Criminal Defense Clinic

Johnson v. Commissioner, 258 Conn. 804 (2002)

Appellate Clinic student co-wrote Connecticut Supreme Court brief and then presented oral argument in support of lower court’s judgment in our client’s favor (won by two other Clinic students the previous year). Client was a prisoner who challenged a new parole eligibility law. Under new parole law, petitioner (and over 800 other Connecticut inmates) were required to serve an extra 35% of their sentences before being parole eligible. At the habeas corpus trial the Trial Clinic prevailed on constitutional grounds (violation of ex post facto prohibition). On appeal the Supreme Court affirmed on statutory grounds.

Beasley (& Narducci) v. Commissioner, 50 Conn. App. 421 (1998), aff’d, 249 Conn. 499 (1999)

Appeal from denial of habeas corpus actions brought by two inmates deprived of opportunity to earn statutory good time reductions in their sentences because they were transferred to Connecticut’s super-maximum security prison, Northern Correctional, and placed in administrative segregation for a minimum of one year. Case was tried by clinic students at trial level. Appellate Court and Supreme Court both rejected constitutional and statutory challenges to administrative policy excluding inmates at Northern from earning good time.

State v. Wilkins, 240 Conn. 489 (1997)

Search and Seizure case argued before Connecticut Supreme Court by student attorney. Raised state constitutional issue: whether police may search a car for weapons when its driver and passenger have been removed, personally frisked, and the police intend to give them a traffic summons and release them if no weapons are found.

State v. Linares, 232 Conn. 345 (1995)

Client prosecuted under never-before-used statute, interfering with the legislative process, for chanting “Gay rights, lesbian rights,” during Governor O’Neill’s last state of the state address.

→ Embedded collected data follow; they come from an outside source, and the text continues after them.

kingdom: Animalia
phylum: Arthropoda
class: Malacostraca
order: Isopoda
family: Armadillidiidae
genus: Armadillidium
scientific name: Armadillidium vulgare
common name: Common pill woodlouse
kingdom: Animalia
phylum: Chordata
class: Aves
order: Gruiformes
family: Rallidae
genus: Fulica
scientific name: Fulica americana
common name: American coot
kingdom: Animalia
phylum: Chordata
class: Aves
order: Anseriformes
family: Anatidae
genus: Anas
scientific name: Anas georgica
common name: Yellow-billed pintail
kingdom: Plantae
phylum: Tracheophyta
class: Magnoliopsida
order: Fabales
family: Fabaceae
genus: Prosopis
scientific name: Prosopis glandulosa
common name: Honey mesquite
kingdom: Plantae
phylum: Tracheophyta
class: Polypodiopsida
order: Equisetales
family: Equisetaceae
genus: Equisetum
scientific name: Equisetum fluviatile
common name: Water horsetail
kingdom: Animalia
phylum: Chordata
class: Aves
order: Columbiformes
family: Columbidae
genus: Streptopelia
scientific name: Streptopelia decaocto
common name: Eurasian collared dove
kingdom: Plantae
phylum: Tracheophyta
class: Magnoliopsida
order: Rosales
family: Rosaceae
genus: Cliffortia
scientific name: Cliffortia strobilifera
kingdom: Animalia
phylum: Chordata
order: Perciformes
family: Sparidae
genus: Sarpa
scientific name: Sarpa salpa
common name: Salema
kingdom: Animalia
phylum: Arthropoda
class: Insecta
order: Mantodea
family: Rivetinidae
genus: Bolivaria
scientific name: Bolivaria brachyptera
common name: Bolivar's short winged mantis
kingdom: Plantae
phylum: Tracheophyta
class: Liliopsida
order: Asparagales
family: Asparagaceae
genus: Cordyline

Client challenged statute’s constitutionality facially and as it applied to her. Client pled nolo contendere conditional on right to pursue appeal of free speech issues. Supreme Court held that Connecticut Constitution is more speech protective than first amendment but upheld constitutionality of statute.

Phillips v. Warden, 220 Conn. 112 (1991)

Writ of habeas corpus claiming ineffective assistance of counsel: trial counsel had conflict of interest where counsel, himself convicted of murder in a notorious court case, continued to practice law while taking appeal and represented petitioner at trial without taking any precautions to ensure that jurors did not hold lawyer’s conviction against his client. Habeas case originally tried in Superior Court by student attorneys; students co-wrote appellate briefs and participated in oral argument before Connecticut Appellate and Supreme Courts. Connecticut Supreme Court ultimately ruled for petitioner and ordered new trial.

State v. S.L.

Our client was a 21 year old mother with a two year old baby. The father of the baby was an underage school mate of the client at the time of conception. Three years after alleged criminal act, State charged client with sexual assault in the second degree (statutory rape), which carries mandatory 9 month prison sentence and which would also have required that client register and appear on an Internet web-site for ten years as a Sex Offender under Connecticut’s “Megan’s Law”. Clinic negotiated with prosecutor for reduction of charge to misdemeanor to avoid mandatory jail time, then filed numerous pleadings, including a motion challenging Megan’s law’s constitutionality as applied to client and a motion for the court to recognize the child as a “victim” under state law and to appoint a lawyer to represent child’s interests (in having mother not subject to Sex Offender registration). Court recognized child as “victim” and permitted a guardian ad litem to appear to represent child’s interests. The Court later issued an order that the state may not require the client to comply with either the community notification or the registration requirements of Megan’s Law. On the misdemeanor charge, client received suspended sentence and a short period of “conditional discharge” (similar to unsupervised probation).

State v. C.L.

Our client was an 18 year old high school student charged with a felony for stabbing another teenager in the back during a street brawl. Although the victim’s injuries were not life-threatening, both the prosecutor and judge expressed views at the outset that the crime was too serious for resolution through a form of pretrial probation, called accelerated rehabilitation, that, once completed, results in the defendant having a clean record. After extensive investigation of the numerous eyewitnesses in the case and protracted and intense negotiations with the prosecutor, the charges were reduced and client was ultimately given accelerated rehabilitation.

State v. John Doe

In the middle of a first degree sexual assault trial, the defendant’s attorney contacted the Criminal Clinic and we agreed to file a “motion in limine” and supporting memorandum of law on the defendant’s behalf asking that the trial judge bar the state from using the defendant’s arson conviction last year for impeachment purposes when the defendant testified in his defense. Connecticut evidence law makes such a felony conviction presumptively admissible for impeachment purposes. Working on extremely short notice, three student attorneys researched and drafted a lengthy memorandum setting forth multiple grounds for barring impeachment and one of the students presented oral argument to the court–which granted the motion in limine for the defense. The defendant testified and was later acquitted by the jury.